» How to complete this task
Take each line of the records below that contains the string "bienestar" and copy it.

^^^^^^^^

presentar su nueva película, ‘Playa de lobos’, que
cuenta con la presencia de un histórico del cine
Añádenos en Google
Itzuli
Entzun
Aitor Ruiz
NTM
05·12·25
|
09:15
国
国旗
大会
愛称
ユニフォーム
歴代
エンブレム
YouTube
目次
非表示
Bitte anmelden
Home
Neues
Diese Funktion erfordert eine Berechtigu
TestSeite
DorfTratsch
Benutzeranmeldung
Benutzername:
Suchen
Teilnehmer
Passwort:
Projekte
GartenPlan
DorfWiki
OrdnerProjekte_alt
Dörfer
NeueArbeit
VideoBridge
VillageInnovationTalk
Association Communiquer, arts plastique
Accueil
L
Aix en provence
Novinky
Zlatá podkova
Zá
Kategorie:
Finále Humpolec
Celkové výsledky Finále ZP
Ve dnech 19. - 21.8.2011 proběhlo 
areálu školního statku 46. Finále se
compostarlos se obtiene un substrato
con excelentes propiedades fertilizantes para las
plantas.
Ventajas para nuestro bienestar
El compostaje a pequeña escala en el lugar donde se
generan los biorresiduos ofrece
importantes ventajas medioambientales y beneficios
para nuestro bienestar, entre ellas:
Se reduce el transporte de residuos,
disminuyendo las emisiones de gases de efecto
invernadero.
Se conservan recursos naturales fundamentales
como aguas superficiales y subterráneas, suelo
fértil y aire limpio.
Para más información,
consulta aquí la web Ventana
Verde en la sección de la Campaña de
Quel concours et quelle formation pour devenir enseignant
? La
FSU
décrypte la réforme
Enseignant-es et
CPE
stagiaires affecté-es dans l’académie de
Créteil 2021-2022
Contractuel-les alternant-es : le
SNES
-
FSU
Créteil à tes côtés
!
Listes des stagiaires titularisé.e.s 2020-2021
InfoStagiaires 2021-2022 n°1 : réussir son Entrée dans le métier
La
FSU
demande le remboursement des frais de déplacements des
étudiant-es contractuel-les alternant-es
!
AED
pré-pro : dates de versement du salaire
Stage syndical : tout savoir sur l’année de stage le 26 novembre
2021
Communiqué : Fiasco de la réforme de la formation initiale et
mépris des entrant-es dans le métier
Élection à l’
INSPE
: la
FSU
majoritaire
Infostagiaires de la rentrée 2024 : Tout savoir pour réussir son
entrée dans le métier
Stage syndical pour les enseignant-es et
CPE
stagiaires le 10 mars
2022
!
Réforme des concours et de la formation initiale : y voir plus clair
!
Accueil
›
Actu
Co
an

^^^^^^^^

» Expected answer
Ventajas para nuestro bienestar
para nuestro bienestar, entre ellas:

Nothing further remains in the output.